Frequently Asked Questions
The article mentions magnesium helps blood pressure, but the 2025 meta-analysis found no consistent direction. Should I actually take it?
Magnesium works best if you're actually deficient, which is common in UK adults. If your intake is already adequate, supplementation won't reliably lower blood pressure. A dietary assessment first makes sense before supplementing.
Why is ubiquinol in KōJō instead of regular CoQ10, and does it actually make a difference?
Ubiquinol is the active, reduced form with better bioavailability, especially in older people. Standard ubiquinone is poorly absorbed. Since CoQ10 is fat-soluble and formulation quality determines whether it reaches therapeutic levels, the form matters considerably.
The vitamin K2 section says it's preventive, not therapeutic. Does that mean it's pointless if I already have arterial stiffness?
K2 MK-7 activates the protein that stops calcium depositing in arteries. The evidence suggests it works best before calcification develops. Once established, structural reversal isn't feasible. It's a prevention tool, not a reversal tool.

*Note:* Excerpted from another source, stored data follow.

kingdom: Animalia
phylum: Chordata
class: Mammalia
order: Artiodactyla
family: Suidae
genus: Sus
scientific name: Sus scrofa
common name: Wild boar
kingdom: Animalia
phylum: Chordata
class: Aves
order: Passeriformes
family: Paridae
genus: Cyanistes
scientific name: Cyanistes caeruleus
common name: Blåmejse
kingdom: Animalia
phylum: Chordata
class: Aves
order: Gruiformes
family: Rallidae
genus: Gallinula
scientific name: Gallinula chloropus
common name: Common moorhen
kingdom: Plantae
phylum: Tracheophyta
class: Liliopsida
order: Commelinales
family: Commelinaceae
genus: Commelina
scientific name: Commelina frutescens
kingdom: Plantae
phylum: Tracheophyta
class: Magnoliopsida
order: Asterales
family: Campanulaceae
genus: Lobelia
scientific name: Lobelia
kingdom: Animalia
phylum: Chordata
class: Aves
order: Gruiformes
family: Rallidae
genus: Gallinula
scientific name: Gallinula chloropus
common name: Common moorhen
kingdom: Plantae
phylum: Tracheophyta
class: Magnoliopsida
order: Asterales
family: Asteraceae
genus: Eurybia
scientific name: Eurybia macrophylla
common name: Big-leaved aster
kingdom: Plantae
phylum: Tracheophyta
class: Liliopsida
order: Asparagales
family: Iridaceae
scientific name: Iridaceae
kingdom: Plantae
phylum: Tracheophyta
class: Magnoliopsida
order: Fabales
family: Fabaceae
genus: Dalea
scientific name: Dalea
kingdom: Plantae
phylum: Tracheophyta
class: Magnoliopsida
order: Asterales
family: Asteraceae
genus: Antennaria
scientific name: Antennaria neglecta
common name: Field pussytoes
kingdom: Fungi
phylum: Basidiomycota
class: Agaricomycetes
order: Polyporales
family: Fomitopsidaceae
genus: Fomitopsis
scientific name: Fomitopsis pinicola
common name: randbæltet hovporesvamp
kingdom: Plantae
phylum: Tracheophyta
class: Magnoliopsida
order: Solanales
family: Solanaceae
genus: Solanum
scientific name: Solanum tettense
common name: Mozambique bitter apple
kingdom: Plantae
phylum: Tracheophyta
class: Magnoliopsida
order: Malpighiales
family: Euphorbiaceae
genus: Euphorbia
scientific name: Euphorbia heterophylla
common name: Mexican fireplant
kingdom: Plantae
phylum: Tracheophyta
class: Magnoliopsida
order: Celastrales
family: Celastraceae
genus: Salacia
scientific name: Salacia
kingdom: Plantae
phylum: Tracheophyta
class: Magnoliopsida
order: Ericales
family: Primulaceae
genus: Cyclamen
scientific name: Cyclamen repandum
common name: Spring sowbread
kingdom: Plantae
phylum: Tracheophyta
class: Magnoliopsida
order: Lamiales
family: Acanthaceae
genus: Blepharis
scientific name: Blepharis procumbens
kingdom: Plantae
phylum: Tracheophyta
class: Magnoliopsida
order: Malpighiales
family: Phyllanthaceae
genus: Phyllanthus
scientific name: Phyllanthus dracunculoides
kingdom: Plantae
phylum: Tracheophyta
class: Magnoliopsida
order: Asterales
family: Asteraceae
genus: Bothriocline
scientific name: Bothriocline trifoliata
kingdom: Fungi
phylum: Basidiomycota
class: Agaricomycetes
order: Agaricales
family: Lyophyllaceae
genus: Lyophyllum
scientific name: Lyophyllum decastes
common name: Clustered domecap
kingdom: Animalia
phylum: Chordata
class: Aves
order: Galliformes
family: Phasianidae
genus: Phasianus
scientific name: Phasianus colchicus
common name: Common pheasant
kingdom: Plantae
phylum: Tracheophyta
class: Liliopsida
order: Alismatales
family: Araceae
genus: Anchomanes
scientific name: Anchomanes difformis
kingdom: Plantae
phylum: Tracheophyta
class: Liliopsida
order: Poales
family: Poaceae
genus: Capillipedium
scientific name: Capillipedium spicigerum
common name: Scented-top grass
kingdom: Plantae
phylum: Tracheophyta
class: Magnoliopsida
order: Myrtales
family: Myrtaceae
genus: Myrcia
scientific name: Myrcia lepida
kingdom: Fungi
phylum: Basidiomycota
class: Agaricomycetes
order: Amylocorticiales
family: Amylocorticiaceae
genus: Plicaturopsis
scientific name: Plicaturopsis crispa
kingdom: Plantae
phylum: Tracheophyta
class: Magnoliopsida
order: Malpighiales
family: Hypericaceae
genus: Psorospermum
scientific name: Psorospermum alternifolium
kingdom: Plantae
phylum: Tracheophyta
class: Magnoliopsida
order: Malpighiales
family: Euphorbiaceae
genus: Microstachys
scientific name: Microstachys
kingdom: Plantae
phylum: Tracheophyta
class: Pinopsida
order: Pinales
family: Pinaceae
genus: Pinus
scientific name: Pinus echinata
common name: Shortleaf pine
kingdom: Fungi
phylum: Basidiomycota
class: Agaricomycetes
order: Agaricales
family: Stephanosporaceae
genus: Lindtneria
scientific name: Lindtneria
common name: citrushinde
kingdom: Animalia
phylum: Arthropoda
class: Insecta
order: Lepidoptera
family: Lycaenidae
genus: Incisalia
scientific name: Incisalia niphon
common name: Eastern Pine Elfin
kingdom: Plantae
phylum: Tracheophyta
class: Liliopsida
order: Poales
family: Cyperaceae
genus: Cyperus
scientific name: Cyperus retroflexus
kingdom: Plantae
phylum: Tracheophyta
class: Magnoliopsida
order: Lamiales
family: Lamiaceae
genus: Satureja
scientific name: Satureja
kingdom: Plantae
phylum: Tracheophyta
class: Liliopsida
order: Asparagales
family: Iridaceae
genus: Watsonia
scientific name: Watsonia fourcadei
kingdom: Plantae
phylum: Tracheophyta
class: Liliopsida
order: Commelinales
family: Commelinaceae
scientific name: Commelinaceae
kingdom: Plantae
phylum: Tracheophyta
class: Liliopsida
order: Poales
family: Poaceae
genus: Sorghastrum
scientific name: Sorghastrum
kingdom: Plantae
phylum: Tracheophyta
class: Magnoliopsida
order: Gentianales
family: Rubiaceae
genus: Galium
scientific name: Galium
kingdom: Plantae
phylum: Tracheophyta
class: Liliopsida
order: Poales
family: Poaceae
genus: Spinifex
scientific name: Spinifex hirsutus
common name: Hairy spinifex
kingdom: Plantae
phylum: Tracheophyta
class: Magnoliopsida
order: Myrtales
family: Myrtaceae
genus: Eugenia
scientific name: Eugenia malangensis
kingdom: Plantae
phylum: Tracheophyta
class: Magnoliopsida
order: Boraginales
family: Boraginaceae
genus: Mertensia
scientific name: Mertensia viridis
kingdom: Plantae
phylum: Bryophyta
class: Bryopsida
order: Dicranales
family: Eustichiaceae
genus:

You mention aged garlic extract worked in RCTs, but how much is actually in KōJō and is that the dose from the trials?
KōJō contains 600mg aged garlic extract, which matches the doses used in the RCT literature, including the 2023 triple-blind trial showing additional blood pressure reductions alongside medication.
The omega-3 section cuts off mid-sentence. What's the actual evidence for taking fish oil supplements?
Omega-3s reliably lower triglycerides. Whether that translates to fewer cardiovascular events depends heavily on dose, formulation, and EPA:DHA ratio. High-dose EPA-only showed benefit in REDUCE-IT; lower-dose combinations show modest or null results. The evidence is genuinely mixed.